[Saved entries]
---*---
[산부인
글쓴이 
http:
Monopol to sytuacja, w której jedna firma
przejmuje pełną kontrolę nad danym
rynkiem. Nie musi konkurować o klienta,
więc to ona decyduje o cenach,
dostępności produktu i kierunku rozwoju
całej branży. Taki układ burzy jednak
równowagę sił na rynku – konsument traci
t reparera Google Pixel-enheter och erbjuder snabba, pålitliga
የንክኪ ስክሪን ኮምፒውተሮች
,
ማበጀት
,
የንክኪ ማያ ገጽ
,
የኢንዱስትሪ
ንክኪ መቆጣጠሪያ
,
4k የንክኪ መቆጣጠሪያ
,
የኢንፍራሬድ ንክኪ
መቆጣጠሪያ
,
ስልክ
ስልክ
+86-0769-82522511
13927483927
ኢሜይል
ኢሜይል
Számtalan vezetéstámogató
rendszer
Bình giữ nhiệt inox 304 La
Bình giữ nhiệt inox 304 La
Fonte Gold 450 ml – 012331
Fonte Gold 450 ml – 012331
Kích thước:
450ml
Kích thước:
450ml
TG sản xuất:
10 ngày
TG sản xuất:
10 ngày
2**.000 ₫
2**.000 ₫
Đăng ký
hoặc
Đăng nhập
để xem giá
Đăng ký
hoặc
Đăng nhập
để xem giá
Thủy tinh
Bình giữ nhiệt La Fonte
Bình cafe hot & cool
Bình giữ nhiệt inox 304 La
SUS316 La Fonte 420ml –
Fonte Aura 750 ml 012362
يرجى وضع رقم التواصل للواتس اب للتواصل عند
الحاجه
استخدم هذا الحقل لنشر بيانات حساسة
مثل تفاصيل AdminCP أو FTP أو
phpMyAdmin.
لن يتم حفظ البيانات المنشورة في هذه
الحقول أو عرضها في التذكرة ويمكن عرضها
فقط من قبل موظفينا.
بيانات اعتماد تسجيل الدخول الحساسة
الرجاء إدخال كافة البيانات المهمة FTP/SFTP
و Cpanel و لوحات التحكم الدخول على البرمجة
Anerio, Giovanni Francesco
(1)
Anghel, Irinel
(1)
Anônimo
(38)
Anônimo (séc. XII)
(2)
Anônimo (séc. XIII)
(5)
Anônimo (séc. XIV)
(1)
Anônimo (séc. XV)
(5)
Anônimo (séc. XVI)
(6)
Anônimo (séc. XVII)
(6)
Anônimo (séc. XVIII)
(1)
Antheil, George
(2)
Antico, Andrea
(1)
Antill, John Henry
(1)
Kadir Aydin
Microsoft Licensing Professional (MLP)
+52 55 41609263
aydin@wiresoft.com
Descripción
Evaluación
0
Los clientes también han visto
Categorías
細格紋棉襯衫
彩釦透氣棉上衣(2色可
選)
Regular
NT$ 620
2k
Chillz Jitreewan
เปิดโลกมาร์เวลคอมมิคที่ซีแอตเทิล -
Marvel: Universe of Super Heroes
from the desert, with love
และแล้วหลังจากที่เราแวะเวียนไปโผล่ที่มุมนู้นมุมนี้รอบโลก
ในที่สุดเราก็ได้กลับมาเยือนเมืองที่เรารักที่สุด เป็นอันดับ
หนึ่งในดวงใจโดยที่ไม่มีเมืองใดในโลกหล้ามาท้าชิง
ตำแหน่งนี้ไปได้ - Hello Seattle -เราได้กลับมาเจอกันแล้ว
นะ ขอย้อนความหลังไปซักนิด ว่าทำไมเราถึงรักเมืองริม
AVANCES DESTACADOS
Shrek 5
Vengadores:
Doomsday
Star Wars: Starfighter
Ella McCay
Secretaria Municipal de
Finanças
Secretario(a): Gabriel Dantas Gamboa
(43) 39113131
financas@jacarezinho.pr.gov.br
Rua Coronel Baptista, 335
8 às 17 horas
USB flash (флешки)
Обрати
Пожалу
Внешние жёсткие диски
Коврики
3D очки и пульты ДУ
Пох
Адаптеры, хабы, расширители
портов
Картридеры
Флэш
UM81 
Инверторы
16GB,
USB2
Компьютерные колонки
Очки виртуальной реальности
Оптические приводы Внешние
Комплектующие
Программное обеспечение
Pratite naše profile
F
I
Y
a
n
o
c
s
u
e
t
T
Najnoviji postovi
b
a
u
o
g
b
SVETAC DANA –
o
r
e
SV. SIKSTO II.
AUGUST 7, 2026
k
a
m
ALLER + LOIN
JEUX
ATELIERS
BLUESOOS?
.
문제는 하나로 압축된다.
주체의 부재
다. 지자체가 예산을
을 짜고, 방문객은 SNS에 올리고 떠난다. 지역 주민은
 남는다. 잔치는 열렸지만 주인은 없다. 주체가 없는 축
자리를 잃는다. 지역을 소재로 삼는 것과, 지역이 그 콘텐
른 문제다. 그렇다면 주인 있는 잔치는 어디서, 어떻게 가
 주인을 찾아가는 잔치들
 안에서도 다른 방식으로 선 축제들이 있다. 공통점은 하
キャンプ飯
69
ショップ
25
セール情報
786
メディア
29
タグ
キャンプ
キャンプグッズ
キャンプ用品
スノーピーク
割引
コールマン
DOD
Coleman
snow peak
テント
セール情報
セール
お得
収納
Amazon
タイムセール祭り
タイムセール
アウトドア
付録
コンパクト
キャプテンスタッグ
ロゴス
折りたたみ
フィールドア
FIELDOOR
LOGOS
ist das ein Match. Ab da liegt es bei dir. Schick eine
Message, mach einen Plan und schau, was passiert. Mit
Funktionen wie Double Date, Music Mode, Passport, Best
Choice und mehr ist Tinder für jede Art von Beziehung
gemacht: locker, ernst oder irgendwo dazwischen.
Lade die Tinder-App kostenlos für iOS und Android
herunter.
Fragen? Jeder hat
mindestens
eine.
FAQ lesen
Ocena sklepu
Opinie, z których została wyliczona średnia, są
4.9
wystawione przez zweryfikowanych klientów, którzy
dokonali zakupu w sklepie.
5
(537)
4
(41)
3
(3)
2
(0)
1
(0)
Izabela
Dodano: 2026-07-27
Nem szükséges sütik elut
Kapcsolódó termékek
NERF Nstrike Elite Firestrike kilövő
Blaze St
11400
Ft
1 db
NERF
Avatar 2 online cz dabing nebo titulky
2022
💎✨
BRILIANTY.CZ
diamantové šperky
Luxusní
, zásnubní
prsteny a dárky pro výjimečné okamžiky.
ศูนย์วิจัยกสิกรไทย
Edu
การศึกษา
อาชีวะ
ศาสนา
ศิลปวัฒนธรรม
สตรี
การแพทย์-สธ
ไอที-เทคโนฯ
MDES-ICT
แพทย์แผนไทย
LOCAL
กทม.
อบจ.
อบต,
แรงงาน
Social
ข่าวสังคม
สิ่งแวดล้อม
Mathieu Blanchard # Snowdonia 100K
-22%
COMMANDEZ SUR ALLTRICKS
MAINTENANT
---*---
Rename every "Anônimo" to "Desconhecido" throughout the records and reproduce them with all other text unchanged.

[Task response]
[산부인
글쓴이 
http:
Monopol to sytuacja, w której jedna firma
przejmuje pełną kontrolę nad danym
rynkiem. Nie musi konkurować o klienta,
więc to ona decyduje o cenach,
dostępności produktu i kierunku rozwoju
całej branży. Taki układ burzy jednak
równowagę sił na rynku – konsument traci
t reparera Google Pixel-enheter och erbjuder snabba, pålitliga
የንክኪ ስክሪን ኮምፒውተሮች
,
ማበጀት
,
የንክኪ ማያ ገጽ
,
የኢንዱስትሪ
ንክኪ መቆጣጠሪያ
,
4k የንክኪ መቆጣጠሪያ
,
የኢንፍራሬድ ንክኪ
መቆጣጠሪያ
,
ስልክ
ስልክ
+86-0769-82522511
13927483927
ኢሜይል
ኢሜይል
Számtalan vezetéstámogató
rendszer
Bình giữ nhiệt inox 304 La
Bình giữ nhiệt inox 304 La
Fonte Gold 450 ml – 012331
Fonte Gold 450 ml – 012331
Kích thước:
450ml
Kích thước:
450ml
TG sản xuất:
10 ngày
TG sản xuất:
10 ngày
2**.000 ₫
2**.000 ₫
Đăng ký
hoặc
Đăng nhập
để xem giá
Đăng ký
hoặc
Đăng nhập
để xem giá
Thủy tinh
Bình giữ nhiệt La Fonte
Bình cafe hot & cool
Bình giữ nhiệt inox 304 La
SUS316 La Fonte 420ml –
Fonte Aura 750 ml 012362
يرجى وضع رقم التواصل للواتس اب للتواصل عند
الحاجه
استخدم هذا الحقل لنشر بيانات حساسة
مثل تفاصيل AdminCP أو FTP أو
phpMyAdmin.
لن يتم حفظ البيانات المنشورة في هذه
الحقول أو عرضها في التذكرة ويمكن عرضها
فقط من قبل موظفينا.
بيانات اعتماد تسجيل الدخول الحساسة
الرجاء إدخال كافة البيانات المهمة FTP/SFTP
و Cpanel و لوحات التحكم الدخول على البرمجة
Anerio, Giovanni Francesco
(1)
Anghel, Irinel
(1)
Desconhecido
(38)
Desconhecido (séc. XII)
(2)
Desconhecido (séc. XIII)
(5)
Desconhecido (séc. XIV)
(1)
Desconhecido (séc. XV)
(5)
Desconhecido (séc. XVI)
(6)
Desconhecido (séc. XVII)
(6)
Desconhecido (séc. XVIII)
(1)
Antheil, George
(2)
Antico, Andrea
(1)
Antill, John Henry
(1)
Kadir Aydin
Microsoft Licensing Professional (MLP)
+52 55 41609263
aydin@wiresoft.com
Descripción
Evaluación
0
Los clientes también han visto
Categorías
細格紋棉襯衫
彩釦透氣棉上衣(2色可
選)
Regular
NT$ 620
2k
Chillz Jitreewan
เปิดโลกมาร์เวลคอมมิคที่ซีแอตเทิล -
Marvel: Universe of Super Heroes
from the desert, with love
และแล้วหลังจากที่เราแวะเวียนไปโผล่ที่มุมนู้นมุมนี้รอบโลก
ในที่สุดเราก็ได้กลับมาเยือนเมืองที่เรารักที่สุด เป็นอันดับ
หนึ่งในดวงใจโดยที่ไม่มีเมืองใดในโลกหล้ามาท้าชิง
ตำแหน่งนี้ไปได้ - Hello Seattle -เราได้กลับมาเจอกันแล้ว
นะ ขอย้อนความหลังไปซักนิด ว่าทำไมเราถึงรักเมืองริม
AVANCES DESTACADOS
Shrek 5
Vengadores:
Doomsday
Star Wars: Starfighter
Ella McCay
Secretaria Municipal de
Finanças
Secretario(a): Gabriel Dantas Gamboa
(43) 39113131
financas@jacarezinho.pr.gov.br
Rua Coronel Baptista, 335
8 às 17 horas
USB flash (флешки)
Обрати
Пожалу
Внешние жёсткие диски
Коврики
3D очки и пульты ДУ
Пох
Адаптеры, хабы, расширители
портов
Картридеры
Флэш
UM81 
Инверторы
16GB,
USB2
Компьютерные колонки
Очки виртуальной реальности
Оптические приводы Внешние
Комплектующие
Программное обеспечение
Pratite naše profile
F
I
Y
a
n
o
c
s
u
e
t
T
Najnoviji postovi
b
a
u
o
g
b
SVETAC DANA –
o
r
e
SV. SIKSTO II.
AUGUST 7, 2026
k
a
m
ALLER + LOIN
JEUX
ATELIERS
BLUESOOS?
.
문제는 하나로 압축된다.
주체의 부재
다. 지자체가 예산을
을 짜고, 방문객은 SNS에 올리고 떠난다. 지역 주민은
 남는다. 잔치는 열렸지만 주인은 없다. 주체가 없는 축
자리를 잃는다. 지역을 소재로 삼는 것과, 지역이 그 콘텐
른 문제다. 그렇다면 주인 있는 잔치는 어디서, 어떻게 가
 주인을 찾아가는 잔치들
 안에서도 다른 방식으로 선 축제들이 있다. 공통점은 하
キャンプ飯
69
ショップ
25
セール情報
786
メディア
29
タグ
キャンプ
キャンプグッズ
キャンプ用品
スノーピーク
割引
コールマン
DOD
Coleman
snow peak
テント
セール情報
セール
お得
収納
Amazon
タイムセール祭り
タイムセール
アウトドア
付録
コンパクト
キャプテンスタッグ
ロゴス
折りたたみ
フィールドア
FIELDOOR
LOGOS
ist das ein Match. Ab da liegt es bei dir. Schick eine
Message, mach einen Plan und schau, was passiert. Mit
Funktionen wie Double Date, Music Mode, Passport, Best
Choice und mehr ist Tinder für jede Art von Beziehung
gemacht: locker, ernst oder irgendwo dazwischen.
Lade die Tinder-App kostenlos für iOS und Android
herunter.
Fragen? Jeder hat
mindestens
eine.
FAQ lesen
Ocena sklepu
Opinie, z których została wyliczona średnia, są
4.9
wystawione przez zweryfikowanych klientów, którzy
dokonali zakupu w sklepie.
5
(537)
4
(41)
3
(3)
2
(0)
1
(0)
Izabela
Dodano: 2026-07-27
Nem szükséges sütik elut
Kapcsolódó termékek
NERF Nstrike Elite Firestrike kilövő
Blaze St
11400
Ft
1 db
NERF
Avatar 2 online cz dabing nebo titulky
2022
💎✨
BRILIANTY.CZ
diamantové šperky
Luxusní
, zásnubní
prsteny a dárky pro výjimečné okamžiky.
ศูนย์วิจัยกสิกรไทย
Edu
การศึกษา
อาชีวะ
ศาสนา
ศิลปวัฒนธรรม
สตรี
การแพทย์-สธ
ไอที-เทคโนฯ
MDES-ICT
แพทย์แผนไทย
LOCAL
กทม.
อบจ.
อบต,
แรงงาน
Social
ข่าวสังคม
สิ่งแวดล้อม
Mathieu Blanchard # Snowdonia 100K
-22%
COMMANDEZ SUR ALLTRICKS
MAINTENANT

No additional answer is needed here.